April 2005 – We completed the acquisition of an 80.4% interest in Portman, then Australia’s third-largest iron ore producer. The acquisition increased our customer base in China and Japan and established our presence in the Australian mining industry. Through a series of actions in 2008, we acquired the remaining interest in Portman that we did not previously own. Portman subsequently adopted the brand Cliffs Natural Resources and now comprises our Asia Pacific Iron Ore business segment.

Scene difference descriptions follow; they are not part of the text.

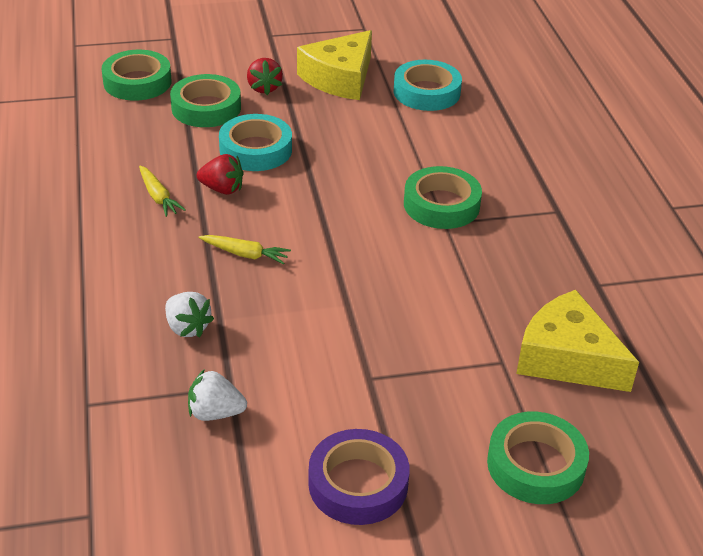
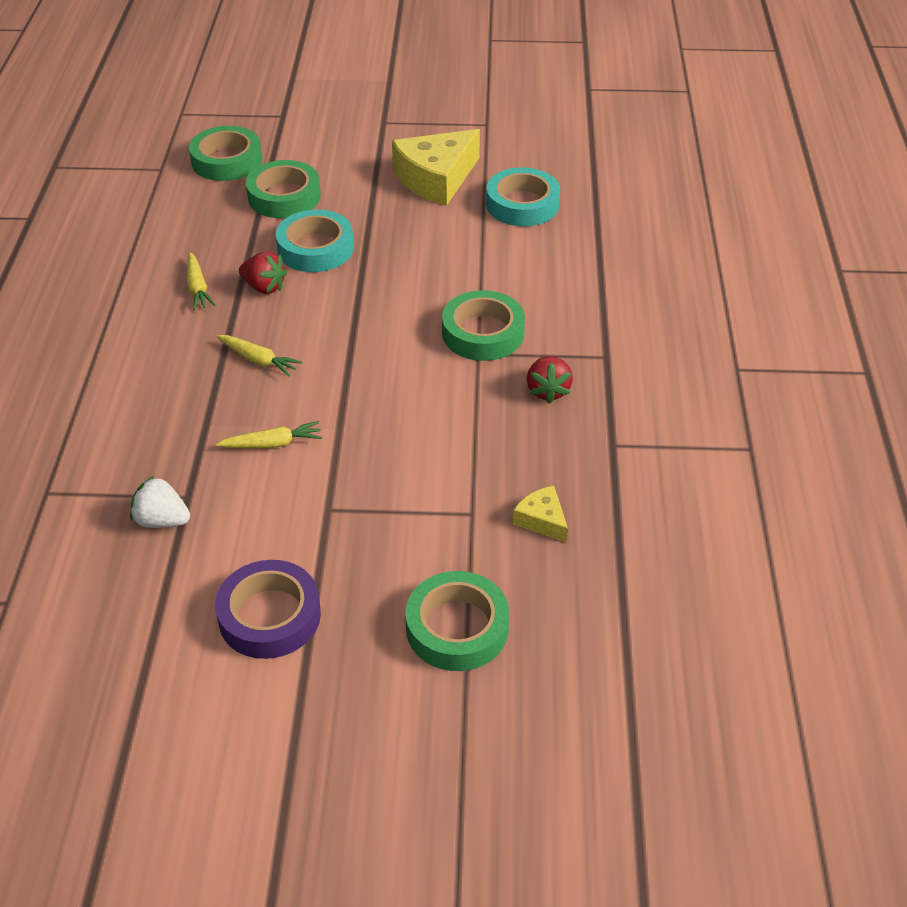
camera: 15 degrees right, 5 degrees up
(187, 328) = (170, 429): white strawberry -> none
(264, 88) = (352, 181): red strawberry -> red strawberry (548, 391)
(291, 327) = (272, 444): none -> yellow carrot
(567, 358) = (542, 520): yellow cheese -> yellow cheese, size x0.48

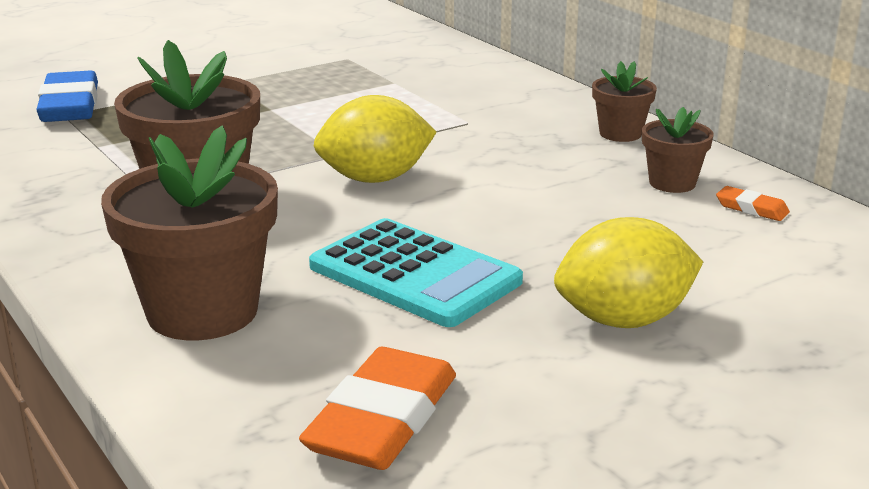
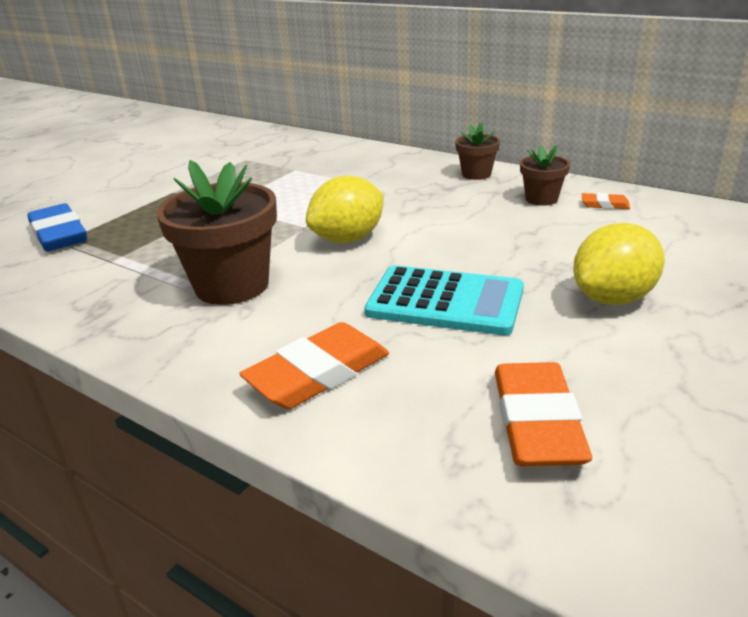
camera: 20 degrees left, 5 degrees up
(202, 312) = (318, 373): brown flower pot -> orange eraser

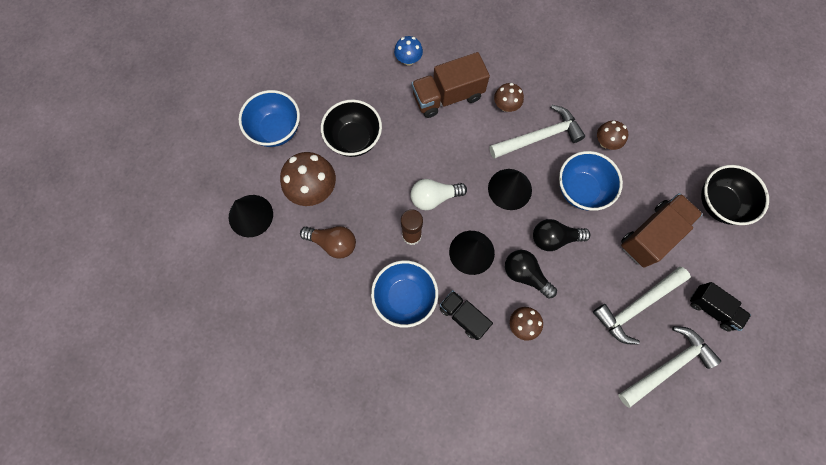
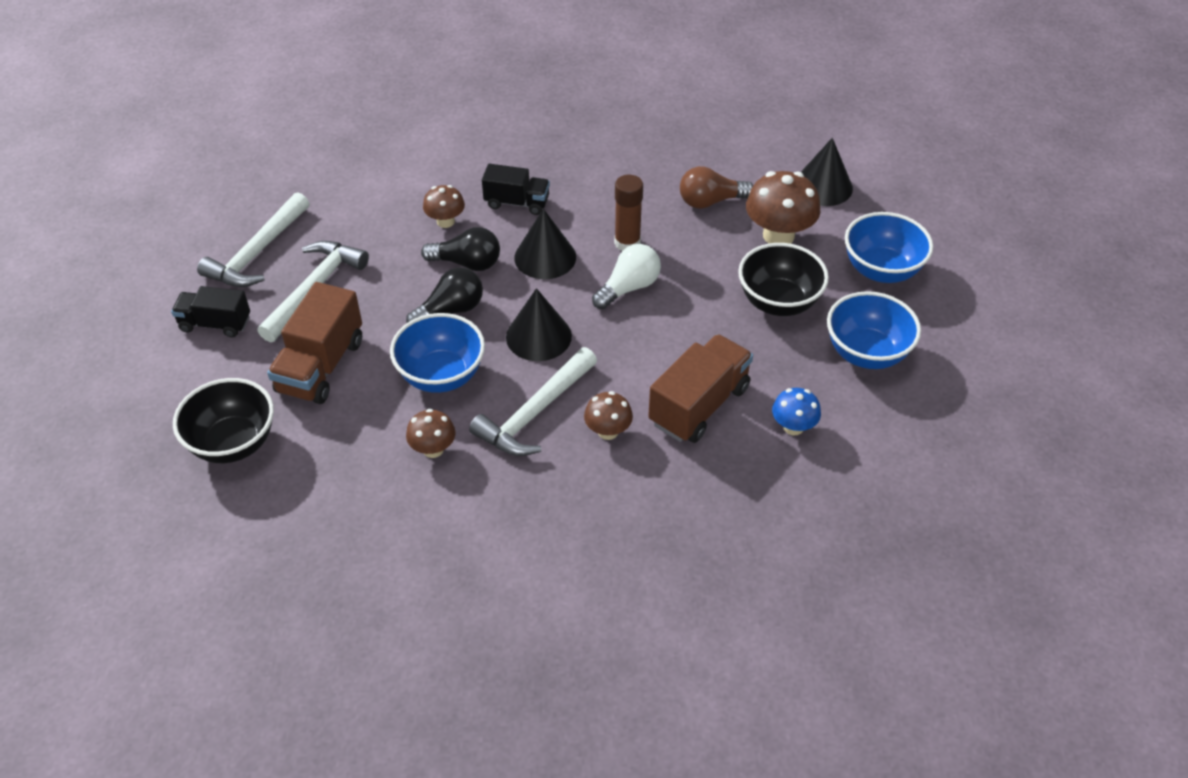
camera: 150 degrees right, 25 degrees down
(405, 297) = (593, 192): blue bowl -> blue bowl (866, 353)

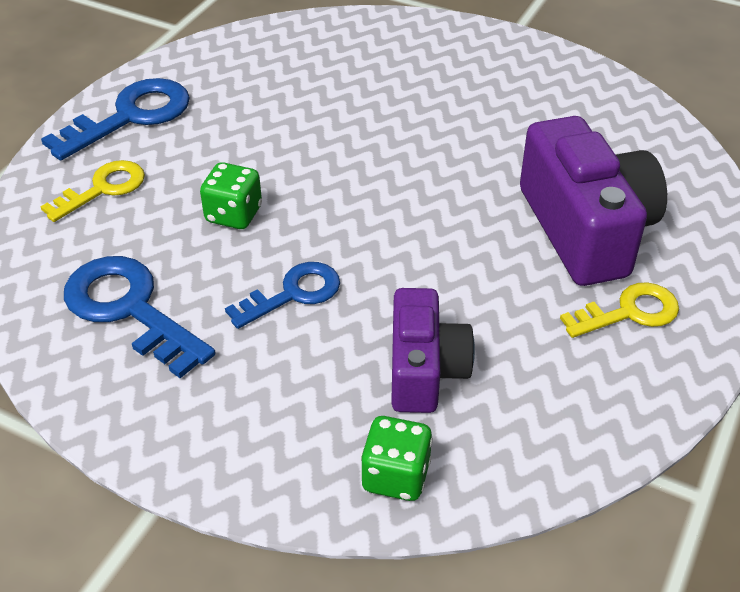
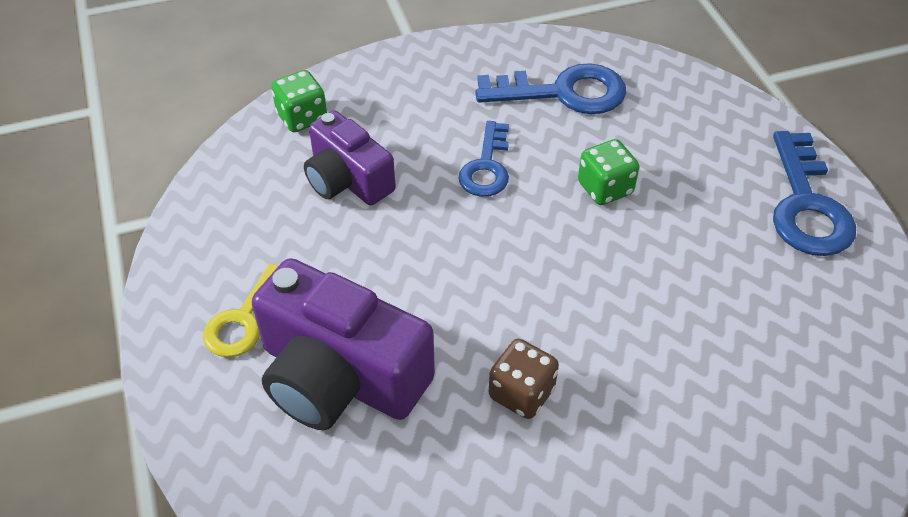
camera: 135 degrees right, 5 degrees up
(103, 189) = (713, 142): yellow key -> none
(472, 148) = (521, 393): none -> brown dice

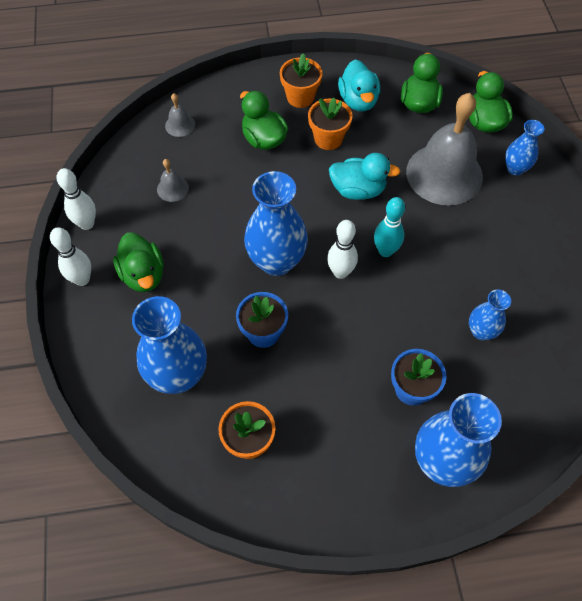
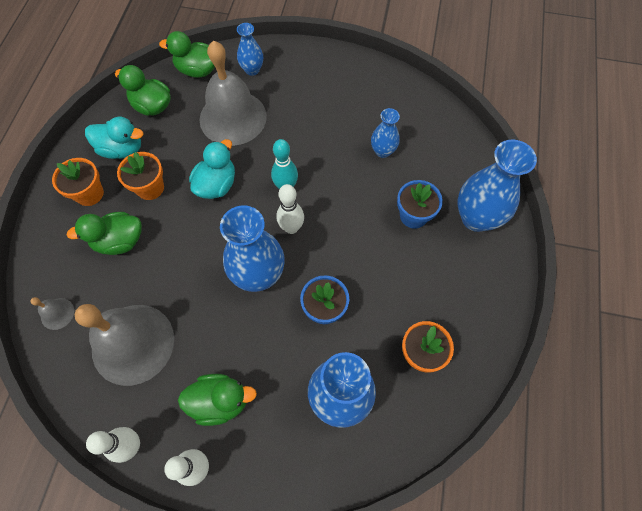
camera: 70 degrees left, 5 degrees up
(172, 188) = (133, 344): grey bell -> grey bell, size x2.43

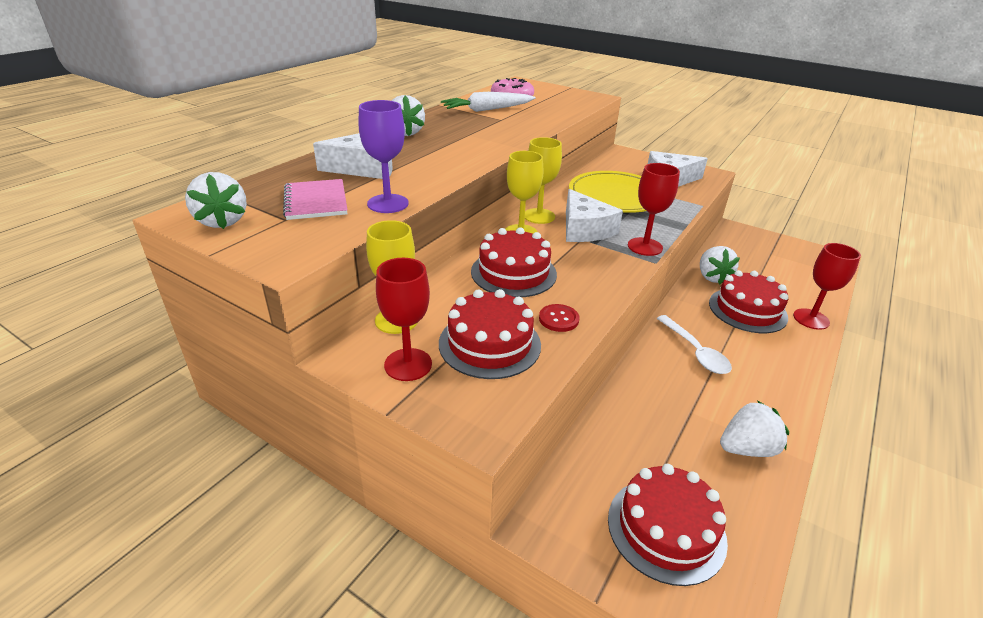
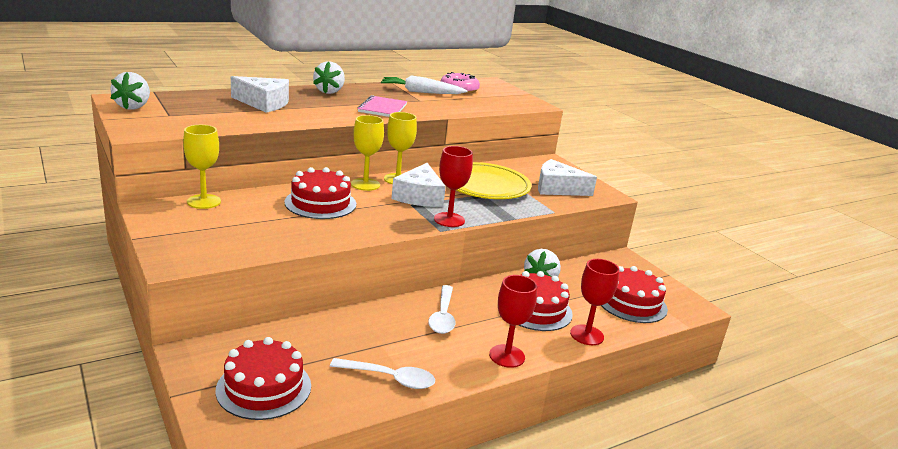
camera: 25 degrees right, 10 degrees down
(316, 201) = (201, 111): pink notebook -> pink notebook (382, 108)
(388, 204) = (242, 124): purple goblet -> none
(408, 364) = (177, 223): red goblet -> red goblet (507, 356)
(489, 344) = (241, 230): red cake -> red cake (631, 303)
(558, 319) = (308, 235): red button -> none
(747, 448) = (389, 378): white strawberry -> white spoon

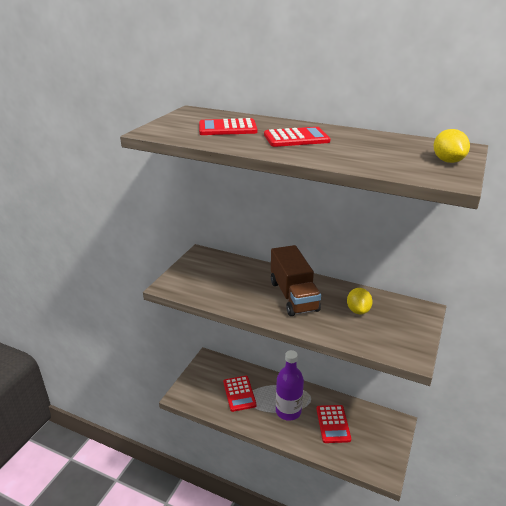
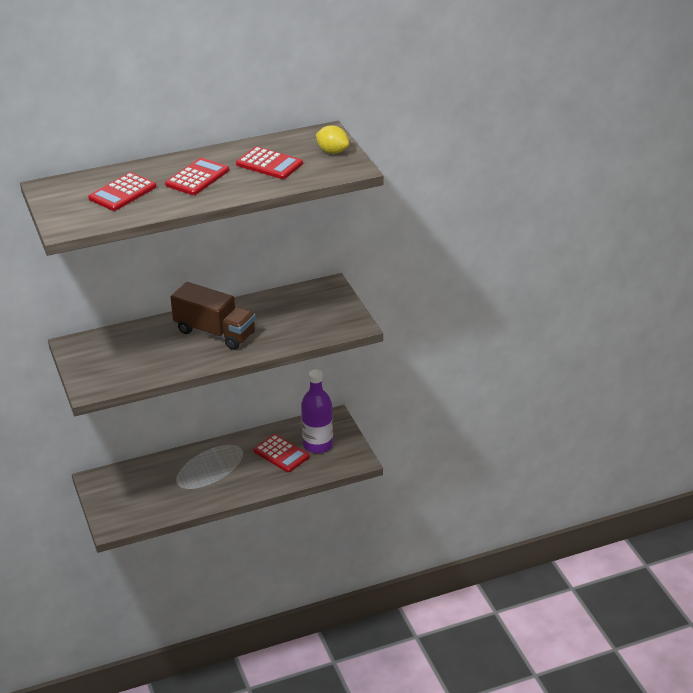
camera: 45 degrees left, 5 degrees up
(239, 393) = (168, 486): red calculator -> red calculator (269, 164)
(288, 411) = (231, 470): purple bottle -> purple bottle (318, 445)
(358, 310) = (281, 314): yellow lemon -> none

March 2007 – We acquired a 30% minority interest in Amapá, an iron ore project in Brazil consisting of a mineral deposit, 192-kilometer railway and an existing port facility. Our 70% majority partner and operator of the mine is Anglo-American plc. The project commenced construction in 2007 and has a measured/indicated resource base anticipated to be at least 70 million tonnes. In 2008, the project continued ramping toward design capacity and produced 1.2 million tonnes of iron ore product.

April 2007 – We completed the acquisition of a 45% stake in Sonoma in Queensland, Australia. The project commenced operations in January 2008, with expected production of hard coking and thermal coal of between three to four million tonnes annually in 2010 and beyond. Sonoma has economically recoverable reserves of 43 million tonnes.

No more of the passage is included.